Summary population allele data can be modeled using a binomial mixture distribtion with homogeneous reference populations. Here we show an example of this using the gnomAD V2.1 African/African-American data set, and homogeneous African and European reference panels from 1000 Genomes.

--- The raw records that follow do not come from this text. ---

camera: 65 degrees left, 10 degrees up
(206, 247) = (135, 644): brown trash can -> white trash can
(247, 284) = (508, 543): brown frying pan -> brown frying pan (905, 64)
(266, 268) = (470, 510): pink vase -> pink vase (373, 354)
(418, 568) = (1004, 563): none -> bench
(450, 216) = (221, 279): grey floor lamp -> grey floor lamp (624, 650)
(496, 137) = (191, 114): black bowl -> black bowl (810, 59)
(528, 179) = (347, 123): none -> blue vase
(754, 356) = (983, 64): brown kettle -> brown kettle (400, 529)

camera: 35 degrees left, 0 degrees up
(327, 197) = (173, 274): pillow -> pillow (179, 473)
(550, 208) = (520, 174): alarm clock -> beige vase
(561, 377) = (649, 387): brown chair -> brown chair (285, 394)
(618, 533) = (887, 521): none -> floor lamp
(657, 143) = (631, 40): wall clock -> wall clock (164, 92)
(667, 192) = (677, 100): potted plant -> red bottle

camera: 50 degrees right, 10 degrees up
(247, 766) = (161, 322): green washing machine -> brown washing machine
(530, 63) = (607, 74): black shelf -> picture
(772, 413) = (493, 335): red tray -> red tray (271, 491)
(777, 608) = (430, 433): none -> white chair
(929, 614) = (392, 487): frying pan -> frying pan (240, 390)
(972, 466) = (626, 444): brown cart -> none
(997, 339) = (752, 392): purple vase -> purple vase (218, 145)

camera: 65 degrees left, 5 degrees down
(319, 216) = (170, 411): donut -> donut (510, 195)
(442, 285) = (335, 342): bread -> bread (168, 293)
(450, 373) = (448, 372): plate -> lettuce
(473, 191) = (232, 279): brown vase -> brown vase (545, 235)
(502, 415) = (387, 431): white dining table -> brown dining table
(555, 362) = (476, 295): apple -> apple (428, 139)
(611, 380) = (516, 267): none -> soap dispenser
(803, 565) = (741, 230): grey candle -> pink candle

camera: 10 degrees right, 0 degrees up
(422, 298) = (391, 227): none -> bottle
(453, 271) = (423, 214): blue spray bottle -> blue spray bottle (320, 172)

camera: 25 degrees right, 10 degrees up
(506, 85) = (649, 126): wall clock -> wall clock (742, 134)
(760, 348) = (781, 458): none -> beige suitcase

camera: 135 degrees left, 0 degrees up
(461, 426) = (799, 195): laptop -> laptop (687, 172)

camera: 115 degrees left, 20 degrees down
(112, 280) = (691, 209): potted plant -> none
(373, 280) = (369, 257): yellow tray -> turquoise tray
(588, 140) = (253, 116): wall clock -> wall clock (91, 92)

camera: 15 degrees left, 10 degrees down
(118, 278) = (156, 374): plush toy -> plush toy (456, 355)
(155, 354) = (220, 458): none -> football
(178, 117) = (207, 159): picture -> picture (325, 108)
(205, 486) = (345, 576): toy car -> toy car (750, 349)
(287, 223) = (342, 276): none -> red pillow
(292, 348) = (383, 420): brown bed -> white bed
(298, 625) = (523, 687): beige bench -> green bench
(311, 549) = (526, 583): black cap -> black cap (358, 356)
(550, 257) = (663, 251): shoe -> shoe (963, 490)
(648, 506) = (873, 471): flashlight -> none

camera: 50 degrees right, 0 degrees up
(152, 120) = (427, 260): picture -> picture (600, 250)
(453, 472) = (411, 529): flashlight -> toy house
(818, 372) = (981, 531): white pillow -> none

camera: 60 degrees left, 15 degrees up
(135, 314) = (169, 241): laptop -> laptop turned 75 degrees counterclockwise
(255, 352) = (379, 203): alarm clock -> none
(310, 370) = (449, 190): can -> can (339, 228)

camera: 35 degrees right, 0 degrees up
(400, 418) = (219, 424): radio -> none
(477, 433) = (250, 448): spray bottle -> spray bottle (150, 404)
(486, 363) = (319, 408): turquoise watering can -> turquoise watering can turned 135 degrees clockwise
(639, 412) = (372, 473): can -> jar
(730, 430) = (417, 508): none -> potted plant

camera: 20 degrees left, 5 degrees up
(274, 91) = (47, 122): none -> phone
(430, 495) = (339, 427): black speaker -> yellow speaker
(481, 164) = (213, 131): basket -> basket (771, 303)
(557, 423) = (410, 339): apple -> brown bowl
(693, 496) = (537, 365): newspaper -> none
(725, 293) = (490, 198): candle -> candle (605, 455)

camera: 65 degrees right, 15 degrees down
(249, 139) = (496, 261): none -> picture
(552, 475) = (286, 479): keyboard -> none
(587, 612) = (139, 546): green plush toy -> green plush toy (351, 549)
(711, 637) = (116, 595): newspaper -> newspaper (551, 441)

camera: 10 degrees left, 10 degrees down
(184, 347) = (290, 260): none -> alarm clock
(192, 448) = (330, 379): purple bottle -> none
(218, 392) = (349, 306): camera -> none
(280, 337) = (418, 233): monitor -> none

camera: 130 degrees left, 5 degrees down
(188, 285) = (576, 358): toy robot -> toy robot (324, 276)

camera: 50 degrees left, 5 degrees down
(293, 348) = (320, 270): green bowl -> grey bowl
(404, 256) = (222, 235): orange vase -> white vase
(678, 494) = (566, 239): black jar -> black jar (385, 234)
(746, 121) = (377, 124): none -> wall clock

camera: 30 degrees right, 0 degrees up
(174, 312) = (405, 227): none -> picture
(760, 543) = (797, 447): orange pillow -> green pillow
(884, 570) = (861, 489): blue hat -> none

We adopt the following model:
$$ P \left( n \vert N, \Theta \right) = \mbox{Binom} \left( n \bigg\vert N, \sum_{k=1}^{K} \pi_k \theta_k \right) $$ $$ \ell( \Theta ) = ln \mathcal{L} (\Theta \vert X) = \sum_{i=1}^S ln \left[ \mbox{Binom} \left( n \bigg\vert N, \sum_{k=1}^{K} \pi_k \theta_k \right) \right] $$where
S is the set of SNPs
K are ancestries
$\pi_k$ are ancestry proportions for k
$n_i$ is the Allele Count for that SNP
$N_i$ is the Allele Number for that SNP
$\theta_k$ is the Allele Frequency for that SNP
This leads to the above image which shows a maximation of the log likelihood at the following values:
AFR: 0.8277273 EUR: 0.1722727
These values are consistent with known admixture within the gnomAD sample, and are confirmed with other estimation methods (Summix, ADMIXTURE). There are several ways to maximize the log-likelihood including grid-search and Expecation-Maximization algorithms. The binomial distribution can also be inverted and solved using gradient descent methods, such as Sequential Quadratic Programming.